Define Goals of the Country Safeguards Approach


This involves:

  1. Identifying the international and national safeguards frameworks that will be used as an input to define the safeguards goals – such as the UNFCCC ‘Cancun’ safeguards, safeguards required by donors or funders such as the World Bank or other delivery partner, bilateral agreements or policies (as appropriate), international best practice standards such as REDD+ SES, etc.
  1. Assessing the potential risks and opportunities of proposed REDD+ strategies, for different stakeholder groups. 
  1. Developing a country-specific interpretation of safeguards for REDD+ that specifies the constituent elements and key considerations relevant to the country context. For example, requiring specific attention be given to the participation of vulnerable or marginalised groups, or specifying the country’s biodiversity and ecosystem service priorities that must be maintained and enhanced through REDD+ activities.Effective stakeholder participaton helps to ensure that all potential risks and opportunities are identified from the point of view of different stakeholders, and also helps to ensure that country’s safeguards goals address key issues of concern to stakeholders. 
  1. Analyze and develop policies, laws and regulations: Once the safeguards goals are defined and agreed, an analysis can be made of the legal framework against the country-specific interpretation of safeguards for REDD+. This can also include an analysis of ‘other safeguards’ such as customary norms, and institutional procedures, and their applicability to the REDD+ activities. Where gaps are found, a process should be developed to address the weaknesses. In some cases, relevant laws exist but regulations for their implementation are inexistent of ineffective. Different approaches should be considered to fill the gaps, potentially starting with development of procedures (for example Guidelines for Free Prior and Informed Consent for REDD+ activities), that can support the application of safeguards before more permanent legal reform is possible. 

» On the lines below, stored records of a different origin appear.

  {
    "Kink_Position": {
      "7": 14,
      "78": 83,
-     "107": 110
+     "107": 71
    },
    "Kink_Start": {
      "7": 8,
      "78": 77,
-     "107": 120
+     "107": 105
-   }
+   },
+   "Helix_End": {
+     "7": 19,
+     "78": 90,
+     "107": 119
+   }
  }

  1. Develop or identify a feedback and grievance redress mechanism: once the policies, laws and regulations that are relevant for safeguards for REDD+ have been identified, then the scope of grievances can be defined. Existing grievance mechanisms can be used or developed to cover the full range of issues specified in the goals of the country safeguards approach. Alternatively, a new mechanism may need to be developed, and integrated into the institutional framework. 

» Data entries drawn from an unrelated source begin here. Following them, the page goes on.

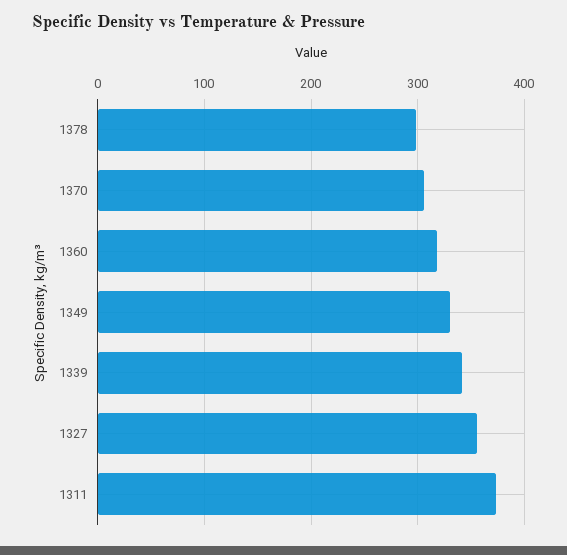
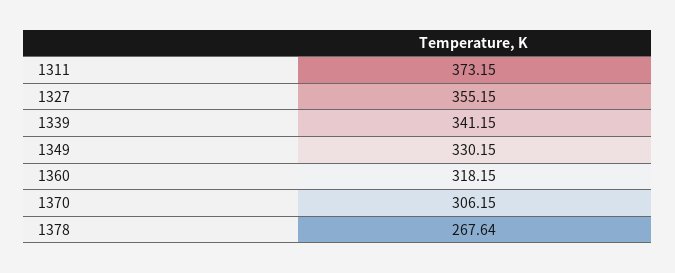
  {
-   "1378": 300,
+   "1378": 267.64,
    "1370": 306.15,
    "1360": 318.15,
    "1349": 330.15,
    "1339": 341.15,
    "1327": 355.15,
    "1311": 373.15
  }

  1. Develop a system for providing information on safeguards: The safeguards information system can serve multiple objectives at different levels including reporting internationally for results-based financing, and providing information within the country to improve the REDD+ strategy (adaptive management) and to build and maintain stakeholder and political support for REDD+. It can, and should, build on existing information systems, potentially linked to the relevant policies, laws and regulations.


These different tracks and the steps within them may be developed simultaneously, or in a different order and in different ways. This framework is presented to help country actors with understanding and organisation of the potential steps, but is not intended to be presciptive.